Arvloski vs. Bigfoot 2 will be fun, and that’s just fine

Did you know that Pit Bulls score higher on the leading dog breed temperament test than Golden Retrievers? And that Daschunds are just the worst? Would Andrei “the Weiner Dog” Arlovski strike fear in your heart? Arlovski holds the honor of being my favorite thing to come out of the UFC Heavyweight Division in (arguably, but really, come on, factually) its most shriveled and bummer age in 2005-2006. Granted, I have a poor habit of idolizing Eastern European fighters who have a connection to Jean Claude Van Damme but if you discovered any of them were ACTUAL Universal Soldiers, you’d only be 99% surprised. Do you remember how convinced you were that Arlovski was going to FINALLY be the one to beat Fedor? Freddie Roach and everything? Do I ask too many questions?

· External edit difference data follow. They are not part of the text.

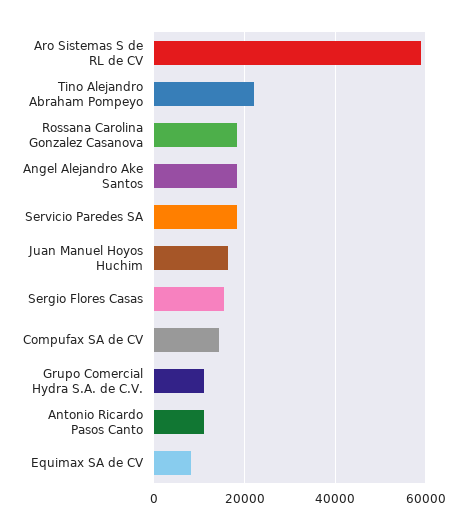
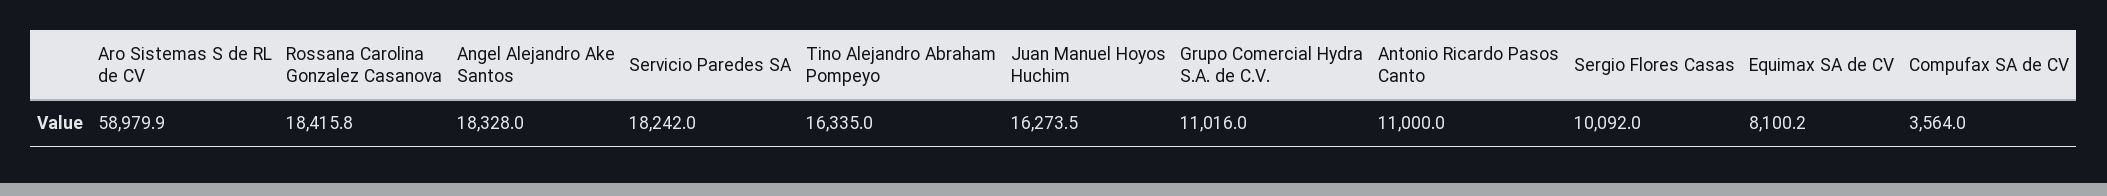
  {
    "Aro Sistemas S de RL de CV": 58979.9,
-   "Tino Alejandro Abraham Pompeyo": 22000,
+   "Tino Alejandro Abraham Pompeyo": 16335,
    "Rossana Carolina Gonzalez Casanova": 18415.8,
    "Angel Alejandro Ake Santos": 18328,
    "Servicio Paredes SA": 18242,
    "Juan Manuel Hoyos Huchim": 16273.5,
-   "Sergio Flores Casas": 16000,
+   "Sergio Flores Casas": 10092,
-   "Compufax SA de CV": 14000,
+   "Compufax SA de CV": 3564,
    "Grupo Comercial Hydra S.A. de C.V.": 11016,
    "Antonio Ricardo Pasos Canto": 11000,
    "Equimax SA de CV": 8100.2
  }

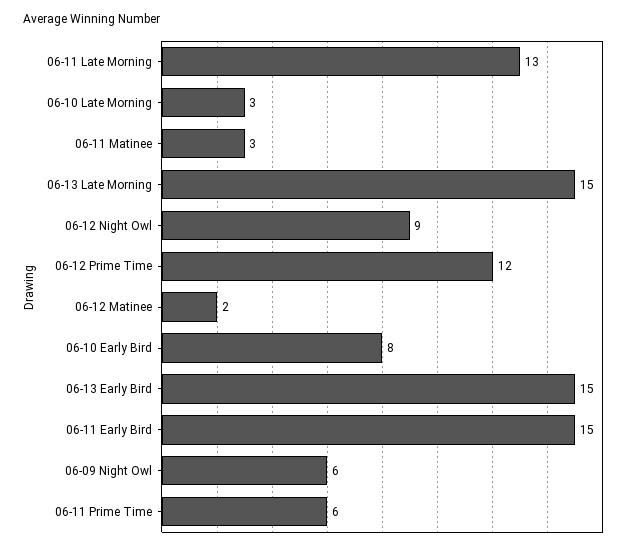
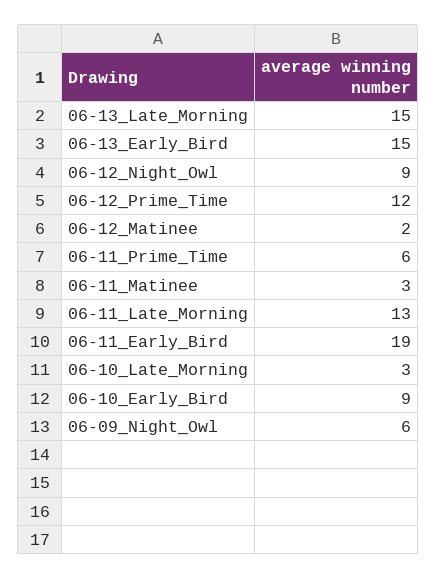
  {
    "06-11 Late Morning": 13,
    "06-10 Late Morning": 3,
    "06-11 Matinee": 3,
    "06-13 Late Morning": 15,
    "06-12 Night Owl": 9,
    "06-12 Prime Time": 12,
    "06-12 Matinee": 2,
-   "06-10 Early Bird": 8,
+   "06-10 Early Bird": 9,
    "06-13 Early Bird": 15,
-   "06-11 Early Bird": 15,
+   "06-11 Early Bird": 19,
    "06-09 Night Owl": 6,
    "06-11 Prime Time": 6
  }

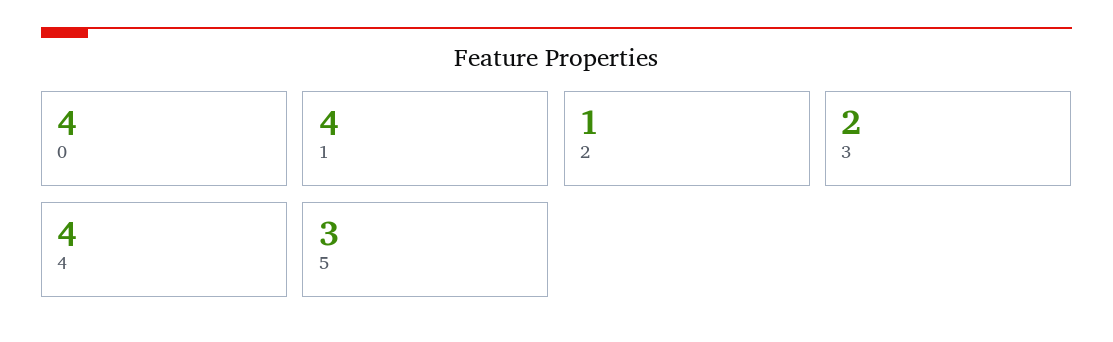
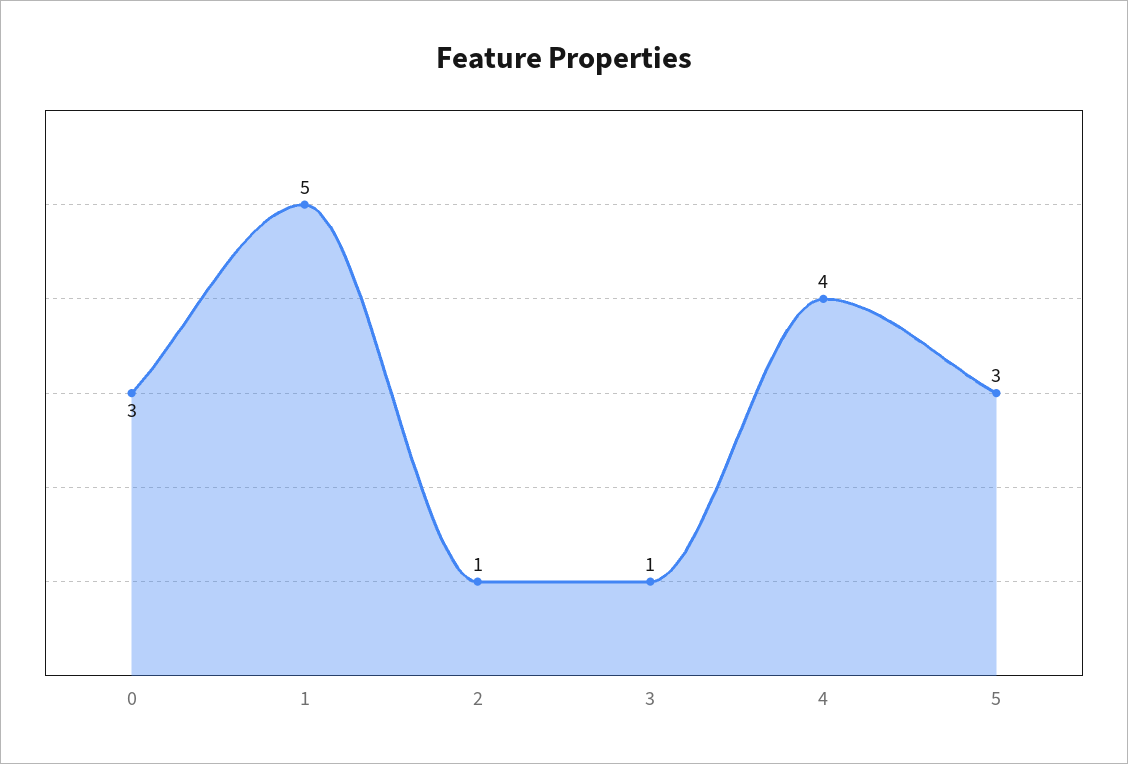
  {
-   "0": 4,
+   "0": 3,
-   "1": 4,
+   "1": 5,
    "2": 1,
-   "3": 2,
+   "3": 1,
    "4": 4,
    "5": 3
  }

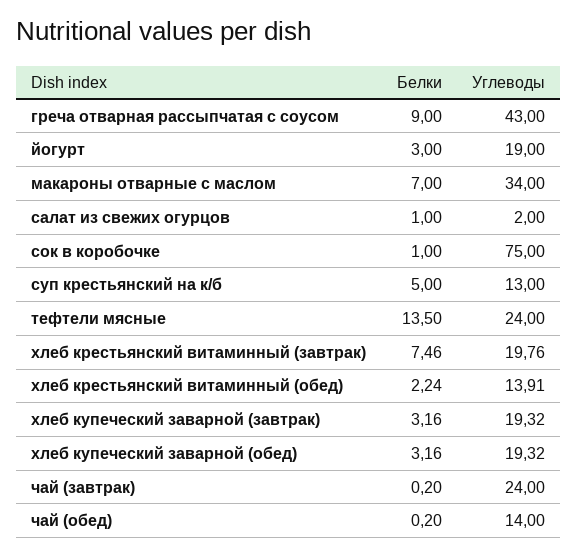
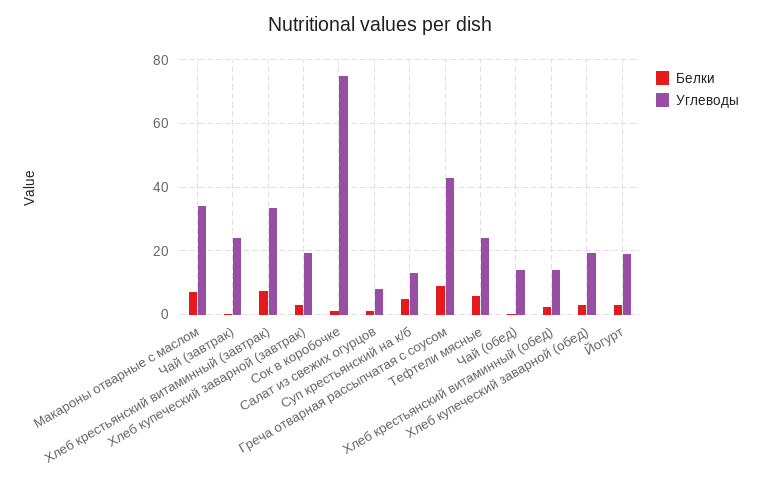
  {
    "Белки": {
      "греча отварная рассыпчатая с соусом": 9,
      "йогурт": 3,
      "макароны отварные с маслом": 7,
      "салат из свежих огурцов": 1,
      "сок в коробочке": 1,
      "суп крестьянский на к/б": 5,
-     "тефтели мясные": 13.5,
+     "тефтели мясные": 6,
      "хлеб крестьянский витаминный (завтрак)": 7.46,
      "хлеб крестьянский витаминный (обед)": 2.24,
      "хлеб купеческий заварной (завтрак)": 3.16,
      "хлеб купеческий заварной (обед)": 3.16,
      "чай (завтрак)": 0.2,
      "чай (обед)": 0.2
    },
    "Углеводы": {
      "греча отварная рассыпчатая с соусом": 43,
      "йогурт": 19,
      "макароны отварные с маслом": 34,
-     "салат из свежих огурцов": 2,
+     "салат из свежих огурцов": 8,
      "сок в коробочке": 75,
      "суп крестьянский на к/б": 13,
      "тефтели мясные": 24,
-     "хлеб крестьянский витаминный (завтрак)": 19.76,
+     "хлеб крестьянский витаминный (завтрак)": 34,
      "хлеб крестьянский витаминный (обед)": 13.91,
      "хлеб купеческий заварной (завтрак)": 19.32,
      "хлеб купеческий заварной (обед)": 19.32,
      "чай (завтрак)": 24,
      "чай (обед)": 14
    }
  }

For 3 minutes and 10 Afflicted seconds, Andrei Arlovski performed with the same chiseled precision as his once shaved torso. We all know what happened next but I am confident I speak for AT LEAST myself and a thousand others when I say (with a laughable lack of confidence) that that was when he became more like an actual lovable, cuddly Pit Bull than his previously intimidating incarnation as a (perhaps more aptly named) Weiner Dog. I have a laughable lack of confidence because I STILL HAVE CONFIDENCE IN HIS ABILITIES. This is purely the sickness of nostalgia but I swear it’s the reason why you are excited for the main event at this weekend’s UFC Fight Night.

The UFC offers five types of (planned and well-thought-out) fights: championship bouts, rising contenders/gatekeeper matches, developing talent, squash matches (because why not?), and exciting UFC celebrity matchups. Three out of those five categories are relevant and the other two are fun. The UFC makes money when a fight is fun. The UFC makes WWE money when a fight is both fun and relevant. I think the UFC thinks this fight might be both fun and relevant BUT… Cain Velasquez. Yeah. So. This fight is just fun. Sure, you can kind of imagine Bigfoot knocking out Arlovski and stunning a rusty Dos Santos BUT… Cain Velasquez.

I’m SO prepared to eat my words and see Arlovski overcome his (kinda cute) Octagon jitters but I fear that he’ll be too shy to pull the trigger and overcome Bigfoot’s caricaturial proportions. I don’t know. I’m so scared he’s reading this. At this point I’m so biased and I have so many attachments that I can’t tell what’s reasonable anymore.

Anyway, have fun this weekend. Because that’s all that’s offered and there’s nothing wrong with that. What do you think? How wrong could I be?